Mark It's not that I don't enjoy Wilde, or that I don't appreciate the enormous injustice that was done to him, it's just that I think that arch, witty repartee is something that makes me smile more than laugh out loud. But that's true of a lot of comedy, for me.

message 2: by Mark (last edited Aug 25, 2016 12:27PM) (new) - rated it 2 stars

Mark Maybe this could be the look you gave me:


message 3: by [deleted user] (new)

Wilde is tediously unfunny. It always reminds me of upper-middle-class people teasing each other with overtly witty and underly funny comments made while their pinkies stick into the air and they pull the muscles of their face down for maximum drollness.

message 4: by Mark (last edited Aug 25, 2016 12:27PM) (new) - rated it 2 stars

Mark All I got from Tracy was a stern look. I don't know what she'll impose on you

message 5: by Carol (last edited Aug 25, 2016 12:27PM) (new)

Carol I tend to agree w/Mark, but devil's advocate here: wasn't that all they could do to rebel, was being scathingly witty? gosh, I would hate to have had to live in that time as an upper-middle-class person...Such rules of etiquette would have led me to do something truly rash - I am not a witty person.

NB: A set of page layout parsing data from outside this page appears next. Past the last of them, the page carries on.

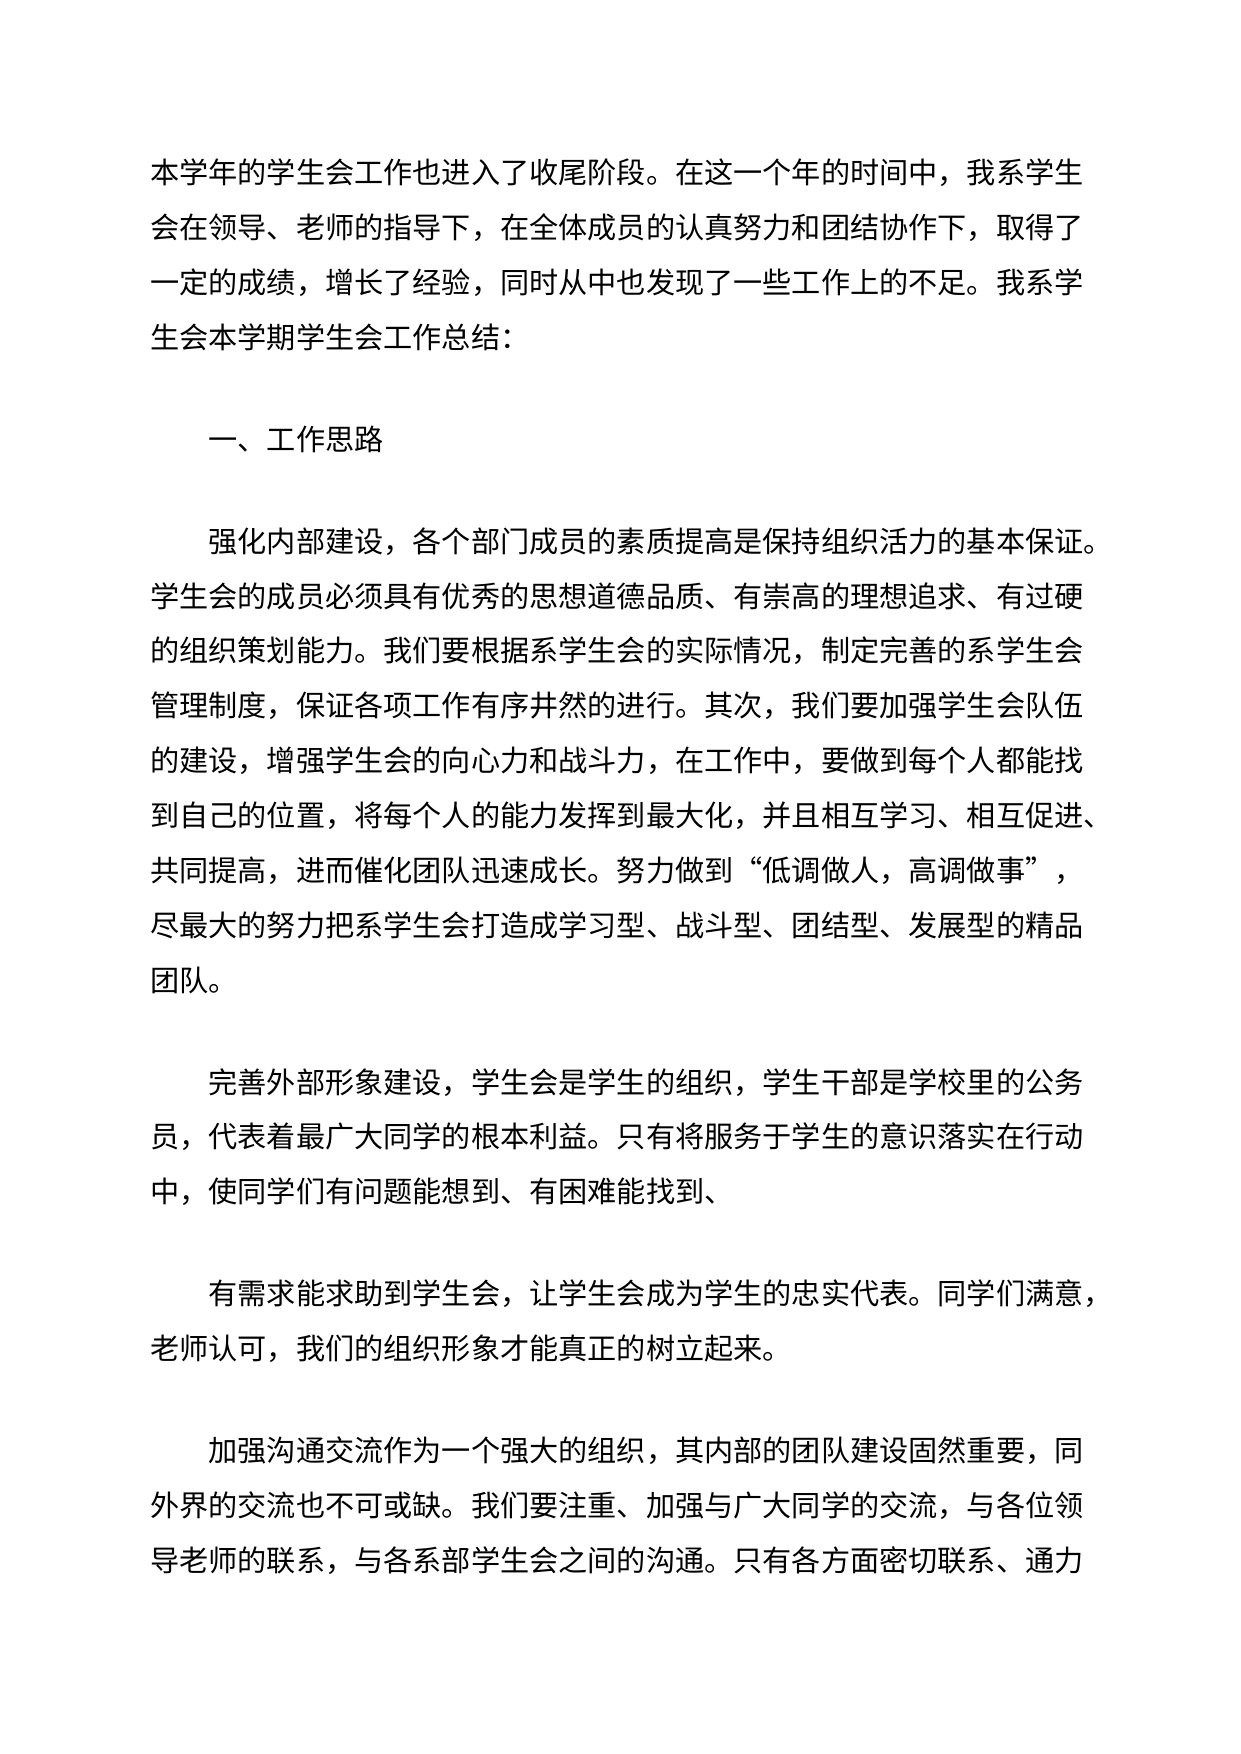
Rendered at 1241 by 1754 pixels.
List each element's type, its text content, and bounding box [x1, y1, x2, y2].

text 完善外部形象建设，学生会是学生的组织，学生干部是学校里的公务员，代表着最广大同学的根本利益。只有将服务于学生的意识落实在行动中，使同学们有问题能想到、有困难能找到、 [150, 1059, 1090, 1211]
text 一、工作思路 [150, 416, 1090, 459]
text 有需求能求助到学生会，让学生会成为学生的忠实代表。同学们满意，老师认可，我们的组织形象才能真正的树立起来。 [150, 1271, 1090, 1368]
text 强化内部建设，各个部门成员的素质提高是保持组织活力的基本保证。学生会的成员必须具有优秀的思想道德品质、有崇高的理想追求、有过硬的组织策划能力。我们要根据系学生会的实际情况，制定完善的系学生会管理制度，保证各项工作有序井然的进行。其次，我们要加强学生会队伍的建设，增强学生会的向心力和战斗力，在工作中，要做到每个人都能找到自己的位置，将每个人的能力发挥到最大化，并且相互学习、相互促进、共同提高，进而催化团队迅速成长。努力做到“低调做人，高调做事”，尽最大的努力把系学生会打造成学习型、战斗型、团结型、发展型的精品团队。 [150, 518, 1090, 1000]
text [150, 150, 1090, 357]
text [150, 1427, 1090, 1579]
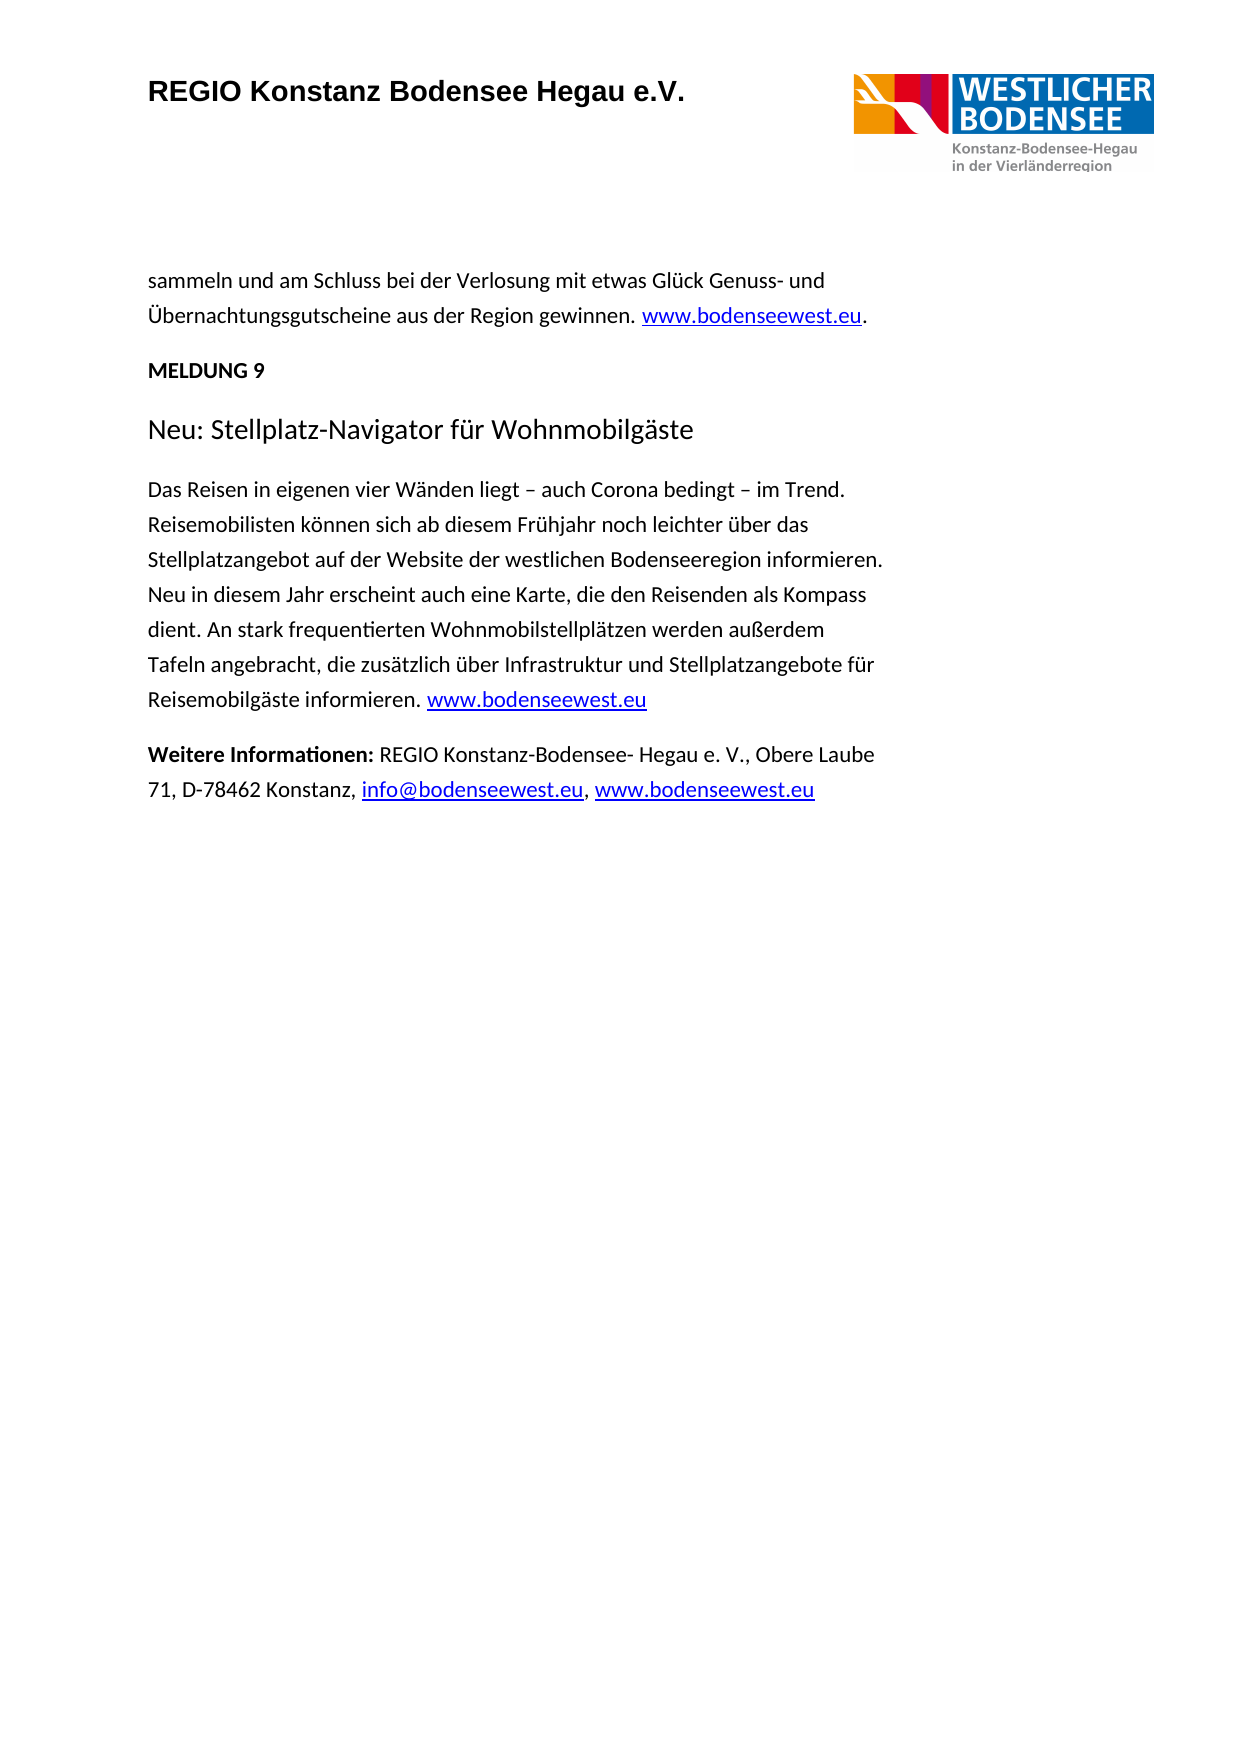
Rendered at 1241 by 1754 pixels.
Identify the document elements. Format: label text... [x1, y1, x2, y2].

Speaking of which, anyone watch PBS' "Manor House" - that was pretty darned interesting w/regard to what was and wasn't allowable.

message 6: by Bryan (last edited Aug 25, 2016 12:27PM) (new)

Bryan Brendan may have fit right in to 19th century society, but NOT as a polite yet scathing critic a la Wilde. He would've been an anarchist bomb-thrower.

message 7: by Anna (last edited Aug 25, 2016 12:27PM) (new) - rated it 4 stars

Anna I had a big smile on my face the whole time I read this, with subtexts and undertones and Wilde essentially dissing the whole upperclass society that never fully accepted him.

But I agree with Carol, I would probably have thrown the fine china into the wall at some point. I detest dainty tea-cups with rosepatterns.

message 8: by Kelly (last edited Aug 25, 2016 12:28PM) (new) - rated it 5 stars

Kelly ... and in addition to Guy Fawkes Day, Britain would have had an additional Brendan Howard Day? Hey, more holidays based on bombs sounds good to me.

message 9: by Anna (last edited Aug 25, 2016 12:28PM) (new) - rated it 4 stars


You made me laugh out loud with that third one!

Kaaren Nafar Thank you for not liking the play. I hated it.
His only good work is The Picture of Dorian Gray. He has nothing else worth reading.